Texte source:
========================================
Notre rythme d’école, ces premiers mois ce comptabilisait à 3 ou 4 fois par semaine, ce qui n’était pas si mal, au regard d'aujourd’hui… Nous intensifions les leçons, lors de nos échanges de maison car nous étions moins nomades et donc nous prenions davantage le temps.


 


 

Alors pourquoi ?

Pas par manque d’envie, mais tout simplement, nous étions tous happés comme des gosses, par la magie du voyage, par ses découvertes. Par l’envie d’en découvrir toujours plus, de se laisser bercer par nos rencontres, notre itinéraire. Mais aussi parce que nous n’arrivions pas à tout cumuler de front. Nous n’étions pas des supers héros, et nos enfants, tels que des enfants avaient besoin de souffler, de s’amuser après des journées de marche et d’enrichissement.


Culpabilité ?

Parfois oui, mais souvent non. Nous étions persuadés que la culture du pays, l’histoire, l’art comblera en partie ces manques. Nous faisions l’école au quotidien dans nos discussions, dans les tuk tuk, dans les musées, sur les marchés. Ils commençaient à parler quelques mots d’anglais, à aller plus facilement vers les autres et leur capacité d’adaptation nous bluffait au quotidien. Nous avons très vite ralenti notre petit rythme d’école pour faire les maths et le français assis à une table que lorsque nous avions vraiment le temps, environ une fois par semaine.
========================================
Données extraites:
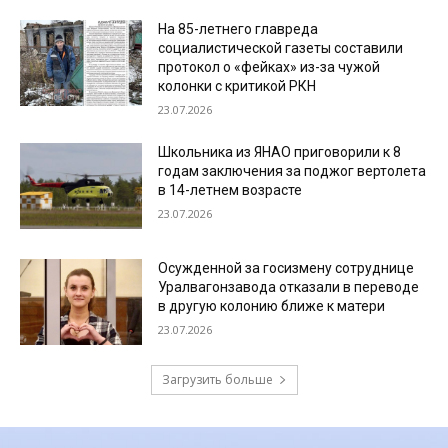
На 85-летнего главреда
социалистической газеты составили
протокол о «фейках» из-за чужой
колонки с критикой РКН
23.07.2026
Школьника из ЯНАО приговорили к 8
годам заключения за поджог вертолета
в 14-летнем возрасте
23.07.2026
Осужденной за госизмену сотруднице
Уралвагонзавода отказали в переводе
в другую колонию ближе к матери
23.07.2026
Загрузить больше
========================================
Consignes:
[A] Reproduisez intégralement le texte sur l'école en voyage, sans y changer quoi que ce soit.
[B] Mettez les lignes des entrées sous forme de tableau Markdown à deux colonnes, « N° » et « Ligne », en omettant les lignes vides et en laissant de côté les images.
Les entrées n'ont aucun lien avec le texte.

Corrigé:
[A]
Notre rythme d’école, ces premiers mois ce comptabilisait à 3 ou 4 fois par semaine, ce qui n’était pas si mal, au regard d'aujourd’hui… Nous intensifions les leçons, lors de nos échanges de maison car nous étions moins nomades et donc nous prenions davantage le temps.


 


 

Alors pourquoi ?

Pas par manque d’envie, mais tout simplement, nous étions tous happés comme des gosses, par la magie du voyage, par ses découvertes. Par l’envie d’en découvrir toujours plus, de se laisser bercer par nos rencontres, notre itinéraire. Mais aussi parce que nous n’arrivions pas à tout cumuler de front. Nous n’étions pas des supers héros, et nos enfants, tels que des enfants avaient besoin de souffler, de s’amuser après des journées de marche et d’enrichissement.


Culpabilité ?

Parfois oui, mais souvent non. Nous étions persuadés que la culture du pays, l’histoire, l’art comblera en partie ces manques. Nous faisions l’école au quotidien dans nos discussions, dans les tuk tuk, dans les musées, sur les marchés. Ils commençaient à parler quelques mots d’anglais, à aller plus facilement vers les autres et leur capacité d’adaptation nous bluffait au quotidien. Nous avons très vite ralenti notre petit rythme d’école pour faire les maths et le français assis à une table que lorsque nous avions vraiment le temps, environ une fois par semaine.

[B]
| N° | Ligne |
|---|---|
| 1 | На 85-летнего главреда |
| 2 | социалистической газеты составили |
| 3 | протокол о «фейках» из-за чужой |
| 4 | колонки с критикой РКН |
| 5 | 23.07.2026 |
| 6 | Школьника из ЯНАО приговорили к 8 |
| 7 | годам заключения за поджог вертолета |
| 8 | в 14-летнем возрасте |
| 9 | 23.07.2026 |
| 10 | Осужденной за госизмену сотруднице |
| 11 | Уралвагонзавода отказали в переводе |
| 12 | в другую колонию ближе к матери |
| 13 | 23.07.2026 |
| 14 | Загрузить больше |